Work item | What are the lines from the one containing "left back paw: (599, 755)" through the end of the listing below? Return them exactly, and only them.

Data for analysis |
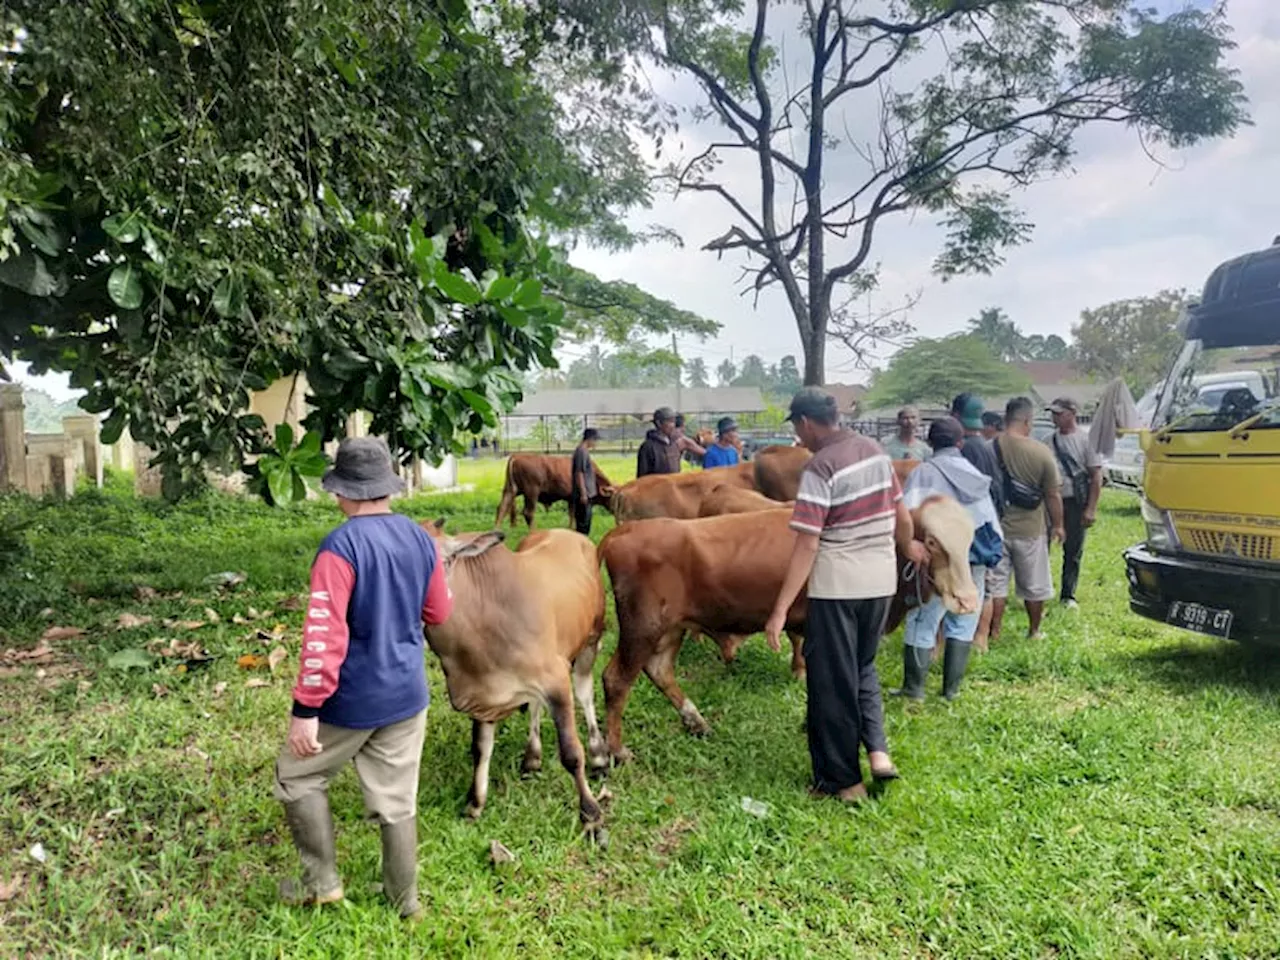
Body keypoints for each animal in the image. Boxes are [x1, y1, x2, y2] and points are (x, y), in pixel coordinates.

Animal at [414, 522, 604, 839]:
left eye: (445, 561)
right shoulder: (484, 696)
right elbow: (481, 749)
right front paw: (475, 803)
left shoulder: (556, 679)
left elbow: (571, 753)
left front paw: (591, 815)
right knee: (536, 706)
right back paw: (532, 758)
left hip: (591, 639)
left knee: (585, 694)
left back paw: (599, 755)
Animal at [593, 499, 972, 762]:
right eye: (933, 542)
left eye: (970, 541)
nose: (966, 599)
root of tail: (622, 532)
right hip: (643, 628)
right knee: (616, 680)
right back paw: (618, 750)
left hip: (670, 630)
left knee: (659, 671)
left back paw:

Exercise result |
left back paw: (599, 755)
Animal at [593, 499, 972, 762]:
right eye: (933, 542)
left eye: (970, 541)
nose: (966, 599)
root of tail: (622, 532)
right hip: (643, 628)
right knee: (616, 680)
right back paw: (618, 750)
left hip: (670, 630)
left knee: (659, 671)
left back paw:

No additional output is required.